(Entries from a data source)
========
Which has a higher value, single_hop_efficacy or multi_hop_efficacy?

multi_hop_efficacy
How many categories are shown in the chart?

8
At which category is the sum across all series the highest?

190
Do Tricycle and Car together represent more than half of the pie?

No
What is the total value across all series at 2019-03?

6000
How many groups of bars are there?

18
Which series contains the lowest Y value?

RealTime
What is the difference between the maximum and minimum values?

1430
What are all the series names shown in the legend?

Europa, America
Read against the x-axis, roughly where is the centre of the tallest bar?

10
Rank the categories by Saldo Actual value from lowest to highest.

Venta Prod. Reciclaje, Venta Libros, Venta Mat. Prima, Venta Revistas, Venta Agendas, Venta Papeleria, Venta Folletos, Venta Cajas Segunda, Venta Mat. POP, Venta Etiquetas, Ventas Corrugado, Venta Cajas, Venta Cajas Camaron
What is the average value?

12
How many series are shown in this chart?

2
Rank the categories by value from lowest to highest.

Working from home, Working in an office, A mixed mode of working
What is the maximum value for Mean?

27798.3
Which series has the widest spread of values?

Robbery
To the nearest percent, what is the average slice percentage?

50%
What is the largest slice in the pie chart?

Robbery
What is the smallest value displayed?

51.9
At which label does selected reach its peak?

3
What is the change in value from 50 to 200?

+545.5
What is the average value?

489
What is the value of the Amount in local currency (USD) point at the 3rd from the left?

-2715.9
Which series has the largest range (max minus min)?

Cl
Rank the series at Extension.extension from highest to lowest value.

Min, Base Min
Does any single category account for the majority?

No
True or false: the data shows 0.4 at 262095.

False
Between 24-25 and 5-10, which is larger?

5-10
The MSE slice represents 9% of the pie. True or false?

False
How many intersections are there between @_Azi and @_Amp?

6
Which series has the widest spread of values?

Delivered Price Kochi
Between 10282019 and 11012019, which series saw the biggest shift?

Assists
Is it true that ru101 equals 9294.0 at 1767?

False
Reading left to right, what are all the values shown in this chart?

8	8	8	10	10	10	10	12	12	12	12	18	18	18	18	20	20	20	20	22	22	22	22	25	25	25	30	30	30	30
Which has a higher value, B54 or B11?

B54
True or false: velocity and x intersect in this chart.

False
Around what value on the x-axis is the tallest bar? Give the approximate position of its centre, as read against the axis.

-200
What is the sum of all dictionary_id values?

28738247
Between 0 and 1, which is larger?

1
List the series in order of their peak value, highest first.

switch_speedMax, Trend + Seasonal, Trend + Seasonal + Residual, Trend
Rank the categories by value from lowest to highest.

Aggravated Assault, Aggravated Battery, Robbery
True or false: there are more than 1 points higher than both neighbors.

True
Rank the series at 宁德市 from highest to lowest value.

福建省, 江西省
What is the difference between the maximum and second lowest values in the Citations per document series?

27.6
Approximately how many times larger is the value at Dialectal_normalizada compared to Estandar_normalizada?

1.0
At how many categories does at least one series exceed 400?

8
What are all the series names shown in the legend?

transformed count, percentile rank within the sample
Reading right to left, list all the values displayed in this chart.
========
> **What is expected**:
List every line in the entries above that contains the string "left".

> **Written reply**:
What is the value of the Amount in local currency (USD) point at the 3rd from the left?
Reading left to right, what are all the values shown in this chart?
Reading right to left, list all the values displayed in this chart.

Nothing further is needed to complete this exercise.